**Records supplied**
-- Opening Marker --
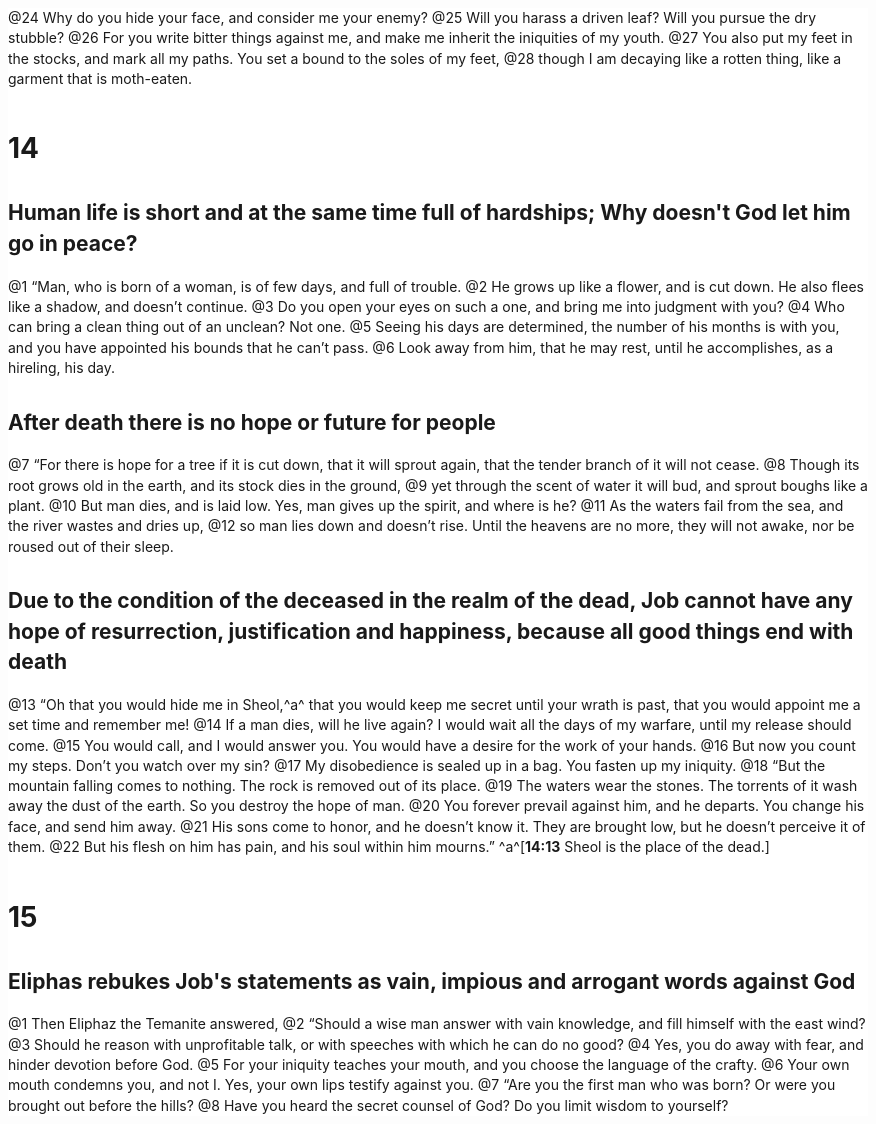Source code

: @24 Why do you hide your face, and consider me your enemy? 
@25 Will you harass a driven leaf? Will you pursue the dry stubble? 
@26 For you write bitter things against me, and make me inherit the iniquities of my youth. 
@27 You also put my feet in the stocks, and mark all my paths. You set a bound to the soles of my feet, 
@28 though I am decaying like a rotten thing, like a garment that is moth-eaten. 

# 14 
## Human life is short and at the same time full of hardships; Why doesn't God let him go in peace?
@1 “Man, who is born of a woman, is of few days, and full of trouble. 
@2 He grows up like a flower, and is cut down. He also flees like a shadow, and doesn’t continue. 
@3 Do you open your eyes on such a one, and bring me into judgment with you? 
@4 Who can bring a clean thing out of an unclean? Not one. 
@5 Seeing his days are determined, the number of his months is with you, and you have appointed his bounds that he can’t pass. 
@6 Look away from him, that he may rest, until he accomplishes, as a hireling, his day.

## After death there is no hope or future for people
@7 “For there is hope for a tree if it is cut down, that it will sprout again, that the tender branch of it will not cease. 
@8 Though its root grows old in the earth, and its stock dies in the ground, 
@9 yet through the scent of water it will bud, and sprout boughs like a plant. 
@10 But man dies, and is laid low. Yes, man gives up the spirit, and where is he? 
@11 As the waters fail from the sea, and the river wastes and dries up, 
@12 so man lies down and doesn’t rise. Until the heavens are no more, they will not awake, nor be roused out of their sleep.

## Due to the condition of the deceased in the realm of the dead, Job cannot have any hope of resurrection, justification and happiness, because all good things end with death
@13 “Oh that you would hide me in Sheol,^a^ that you would keep me secret until your wrath is past, that you would appoint me a set time and remember me! 
@14 If a man dies, will he live again? I would wait all the days of my warfare, until my release should come. 
@15 You would call, and I would answer you. You would have a desire for the work of your hands. 
@16 But now you count my steps. Don’t you watch over my sin? 
@17 My disobedience is sealed up in a bag. You fasten up my iniquity. 
@18 “But the mountain falling comes to nothing. The rock is removed out of its place. 
@19 The waters wear the stones. The torrents of it wash away the dust of the earth. So you destroy the hope of man. 
@20 You forever prevail against him, and he departs. You change his face, and send him away. 
@21 His sons come to honor, and he doesn’t know it. They are brought low, but he doesn’t perceive it of them. 
@22 But his flesh on him has pain, and his soul within him mourns.” 
^a^[**14:13** Sheol is the place of the dead.]

# 15 
## Eliphas rebukes Job's statements as vain, impious and arrogant words against God
@1 Then Eliphaz the Temanite answered, 
@2 “Should a wise man answer with vain knowledge, and fill himself with the east wind? 
@3 Should he reason with unprofitable talk, or with speeches with which he can do no good? 
@4 Yes, you do away with fear, and hinder devotion before God. 
@5 For your iniquity teaches your mouth, and you choose the language of the crafty. 
@6 Your own mouth condemns you, and not I. Yes, your own lips testify against you. 
@7 “Are you the first man who was born? Or were you brought out before the hills? 
@8 Have you heard the secret counsel of God? Do you limit wisdom to yourself? 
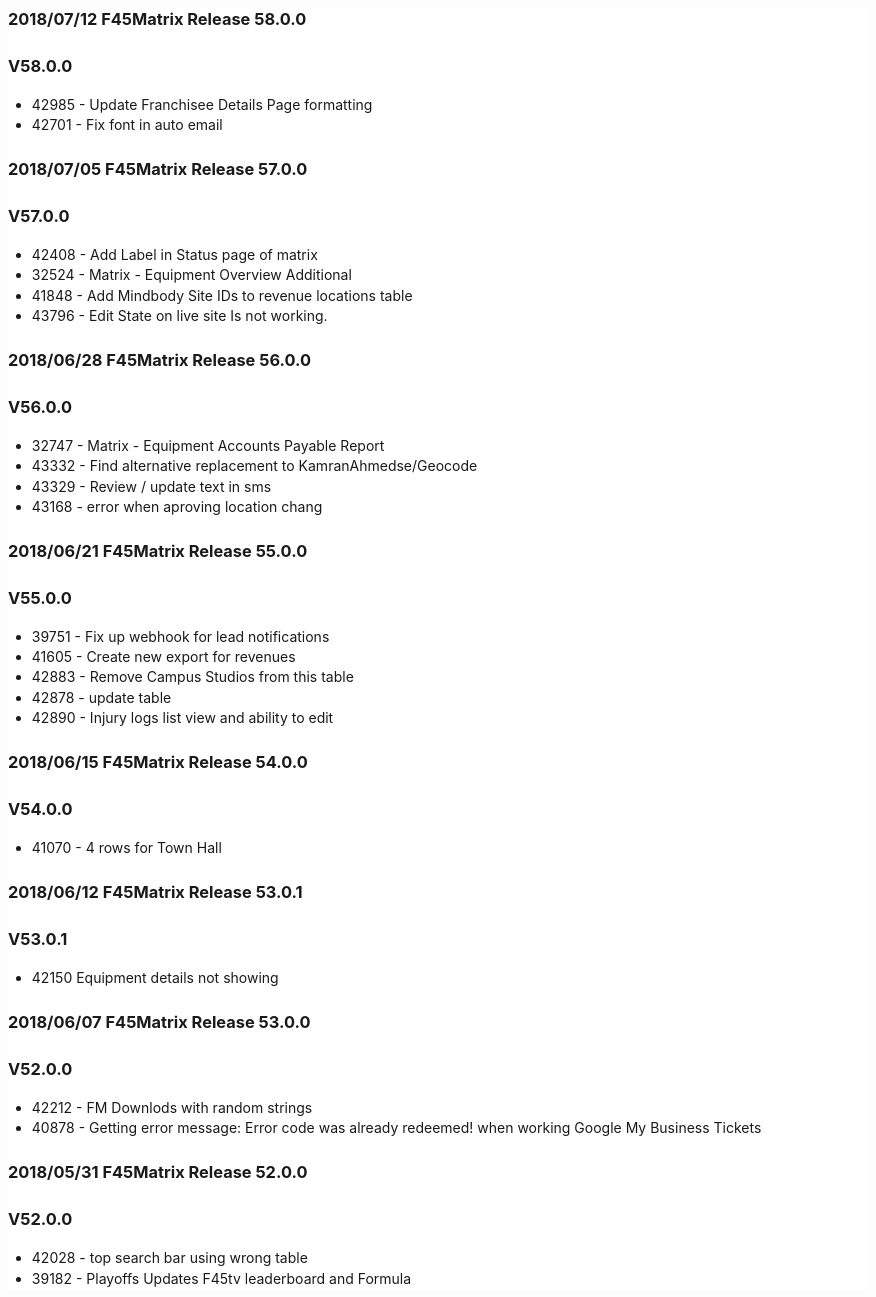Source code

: ### 2018/07/12 F45Matrix Release 58.0.0
### V58.0.0
* 42985 - Update Franchisee Details Page formatting
* 42701 - Fix font in auto email

### 2018/07/05 F45Matrix Release 57.0.0
### V57.0.0
* 42408 - Add Label in Status page of matrix
* 32524 - Matrix - Equipment Overview Additional
* 41848 - Add Mindbody Site IDs to revenue locations table
* 43796 - Edit State on live site Is not working.

### 2018/06/28 F45Matrix Release 56.0.0
### V56.0.0
* 32747 - Matrix - Equipment Accounts Payable Report
* 43332 - Find alternative replacement to KamranAhmedse/Geocode
* 43329 - Review / update text in sms
* 43168 - error when aproving location chang

### 2018/06/21 F45Matrix Release 55.0.0
### V55.0.0
* 39751 - Fix up webhook for lead notifications
* 41605 - Create new export for revenues
* 42883 - Remove Campus Studios from this table
* 42878 - update table
* 42890 - Injury logs list view and ability to edit

### 2018/06/15 F45Matrix Release 54.0.0
### V54.0.0
* 41070 - 4 rows for Town Hall

### 2018/06/12 F45Matrix Release 53.0.1
### V53.0.1
* 42150 Equipment details not showing

### 2018/06/07 F45Matrix Release 53.0.0
### V52.0.0
* 42212 - FM Downlods with random strings
* 40878 - Getting error message: Error code was already redeemed! when working Google My Business Tickets

### 2018/05/31 F45Matrix Release 52.0.0
### V52.0.0
* 42028 - top search bar using wrong table 
* 39182 - Playoffs Updates F45tv leaderboard and Formula
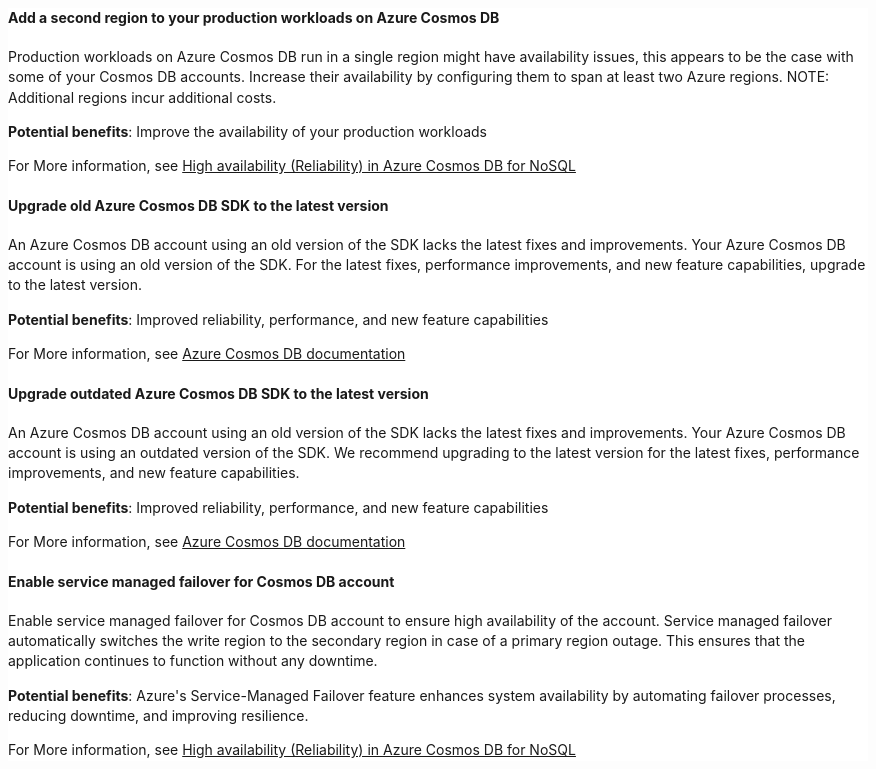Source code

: 
  

  
#### Add a second region to your production workloads on Azure Cosmos DB  
  
Production workloads on Azure Cosmos DB run in a single region might have availability issues, this appears to be the case with some of your Cosmos DB accounts. Increase their availability by configuring them to span at least two Azure regions. NOTE: Additional regions incur additional costs.  
  
**Potential benefits**: Improve the availability of your production workloads
  
For More information, see [High availability (Reliability) in Azure Cosmos DB for NoSQL](/azure/cosmos-db/high-availability)  


  

  
#### Upgrade old Azure Cosmos DB SDK to the latest version  
  
An Azure Cosmos DB account using an old version of the SDK lacks the latest fixes and improvements. Your Azure Cosmos DB account is using an old version of the SDK. For the latest fixes, performance improvements, and new feature capabilities, upgrade to the latest version.  
  
**Potential benefits**: Improved reliability, performance, and new feature capabilities
  
For More information, see [Azure Cosmos DB documentation](/azure/cosmos-db/)  


  

  
#### Upgrade outdated Azure Cosmos DB SDK to the latest version  
  
An Azure Cosmos DB account using an old version of the SDK lacks the latest fixes and improvements. Your Azure Cosmos DB account is using an outdated version of the SDK. We recommend upgrading to the latest version for the latest fixes, performance improvements, and new feature capabilities.  
  
**Potential benefits**: Improved reliability, performance, and new feature capabilities
  
For More information, see [Azure Cosmos DB documentation](/azure/cosmos-db/)  


  

  
#### Enable service managed failover for Cosmos DB account  
  
Enable service managed failover for Cosmos DB account to ensure high availability of the account. Service managed failover automatically switches the write region to the secondary region in case of a primary region outage. This ensures that the application continues to function without any downtime.  
  
**Potential benefits**: Azure's Service-Managed Failover feature enhances system availability by automating failover processes, reducing downtime, and improving resilience.
  
For More information, see [High availability (Reliability) in Azure Cosmos DB for NoSQL](/azure/cosmos-db/high-availability)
-- Closing Marker --
**Problem details**
Each record above should be copied character for character, with pictures dropped.

**The answer**
Source code

: @24 Why do you hide your face, and consider me your enemy? 
@25 Will you harass a driven leaf? Will you pursue the dry stubble? 
@26 For you write bitter things against me, and make me inherit the iniquities of my youth. 
@27 You also put my feet in the stocks, and mark all my paths. You set a bound to the soles of my feet, 
@28 though I am decaying like a rotten thing, like a garment that is moth-eaten. 

# 14 
## Human life is short and at the same time full of hardships; Why doesn't God let him go in peace?
@1 “Man, who is born of a woman, is of few days, and full of trouble. 
@2 He grows up like a flower, and is cut down. He also flees like a shadow, and doesn’t continue. 
@3 Do you open your eyes on such a one, and bring me into judgment with you? 
@4 Who can bring a clean thing out of an unclean? Not one. 
@5 Seeing his days are determined, the number of his months is with you, and you have appointed his bounds that he can’t pass. 
@6 Look away from him, that he may rest, until he accomplishes, as a hireling, his day.

## After death there is no hope or future for people
@7 “For there is hope for a tree if it is cut down, that it will sprout again, that the tender branch of it will not cease. 
@8 Though its root grows old in the earth, and its stock dies in the ground, 
@9 yet through the scent of water it will bud, and sprout boughs like a plant. 
@10 But man dies, and is laid low. Yes, man gives up the spirit, and where is he? 
@11 As the waters fail from the sea, and the river wastes and dries up, 
@12 so man lies down and doesn’t rise. Until the heavens are no more, they will not awake, nor be roused out of their sleep.

## Due to the condition of the deceased in the realm of the dead, Job cannot have any hope of resurrection, justification and happiness, because all good things end with death
@13 “Oh that you would hide me in Sheol,^a^ that you would keep me secret until your wrath is past, that you would appoint me a set time and remember me! 
@14 If a man dies, will he live again? I would wait all the days of my warfare, until my release should come. 
@15 You would call, and I would answer you. You would have a desire for the work of your hands. 
@16 But now you count my steps. Don’t you watch over my sin? 
@17 My disobedience is sealed up in a bag. You fasten up my iniquity. 
@18 “But the mountain falling comes to nothing. The rock is removed out of its place. 
@19 The waters wear the stones. The torrents of it wash away the dust of the earth. So you destroy the hope of man. 
@20 You forever prevail against him, and he departs. You change his face, and send him away. 
@21 His sons come to honor, and he doesn’t know it. They are brought low, but he doesn’t perceive it of them. 
@22 But his flesh on him has pain, and his soul within him mourns.” 
^a^[**14:13** Sheol is the place of the dead.]

# 15 
## Eliphas rebukes Job's statements as vain, impious and arrogant words against God
@1 Then Eliphaz the Temanite answered, 
@2 “Should a wise man answer with vain knowledge, and fill himself with the east wind? 
@3 Should he reason with unprofitable talk, or with speeches with which he can do no good? 
@4 Yes, you do away with fear, and hinder devotion before God. 
@5 For your iniquity teaches your mouth, and you choose the language of the crafty. 
@6 Your own mouth condemns you, and not I. Yes, your own lips testify against you. 
@7 “Are you the first man who was born? Or were you brought out before the hills? 
@8 Have you heard the secret counsel of God? Do you limit wisdom to yourself? 
Source code

: ### 2018/07/12 F45Matrix Release 58.0.0
### V58.0.0
* 42985 - Update Franchisee Details Page formatting
* 42701 - Fix font in auto email

### 2018/07/05 F45Matrix Release 57.0.0
### V57.0.0
* 42408 - Add Label in Status page of matrix
* 32524 - Matrix - Equipment Overview Additional
* 41848 - Add Mindbody Site IDs to revenue locations table
* 43796 - Edit State on live site Is not working.

### 2018/06/28 F45Matrix Release 56.0.0
### V56.0.0
* 32747 - Matrix - Equipment Accounts Payable Report
* 43332 - Find alternative replacement to KamranAhmedse/Geocode
* 43329 - Review / update text in sms
* 43168 - error when aproving location chang

### 2018/06/21 F45Matrix Release 55.0.0
### V55.0.0
* 39751 - Fix up webhook for lead notifications
* 41605 - Create new export for revenues
* 42883 - Remove Campus Studios from this table
* 42878 - update table
* 42890 - Injury logs list view and ability to edit

### 2018/06/15 F45Matrix Release 54.0.0
### V54.0.0
* 41070 - 4 rows for Town Hall

### 2018/06/12 F45Matrix Release 53.0.1
### V53.0.1
* 42150 Equipment details not showing

### 2018/06/07 F45Matrix Release 53.0.0
### V52.0.0
* 42212 - FM Downlods with random strings
* 40878 - Getting error message: Error code was already redeemed! when working Google My Business Tickets

### 2018/05/31 F45Matrix Release 52.0.0
### V52.0.0
* 42028 - top search bar using wrong table 
* 39182 - Playoffs Updates F45tv leaderboard and Formula
Source code

: 
  

  
#### Add a second region to your production workloads on Azure Cosmos DB  
  
Production workloads on Azure Cosmos DB run in a single region might have availability issues, this appears to be the case with some of your Cosmos DB accounts. Increase their availability by configuring them to span at least two Azure regions. NOTE: Additional regions incur additional costs.  
  
**Potential benefits**: Improve the availability of your production workloads
  
For More information, see [High availability (Reliability) in Azure Cosmos DB for NoSQL](/azure/cosmos-db/high-availability)  


  

  
#### Upgrade old Azure Cosmos DB SDK to the latest version  
  
An Azure Cosmos DB account using an old version of the SDK lacks the latest fixes and improvements. Your Azure Cosmos DB account is using an old version of the SDK. For the latest fixes, performance improvements, and new feature capabilities, upgrade to the latest version.  
  
**Potential benefits**: Improved reliability, performance, and new feature capabilities
  
For More information, see [Azure Cosmos DB documentation](/azure/cosmos-db/)  


  

  
#### Upgrade outdated Azure Cosmos DB SDK to the latest version  
  
An Azure Cosmos DB account using an old version of the SDK lacks the latest fixes and improvements. Your Azure Cosmos DB account is using an outdated version of the SDK. We recommend upgrading to the latest version for the latest fixes, performance improvements, and new feature capabilities.  
  
**Potential benefits**: Improved reliability, performance, and new feature capabilities
  
For More information, see [Azure Cosmos DB documentation](/azure/cosmos-db/)  


  

  
#### Enable service managed failover for Cosmos DB account  
  
Enable service managed failover for Cosmos DB account to ensure high availability of the account. Service managed failover automatically switches the write region to the secondary region in case of a primary region outage. This ensures that the application continues to function without any downtime.  
  
**Potential benefits**: Azure's Service-Managed Failover feature enhances system availability by automating failover processes, reducing downtime, and improving resilience.
  
For More information, see [High availability (Reliability) in Azure Cosmos DB for NoSQL](/azure/cosmos-db/high-availability)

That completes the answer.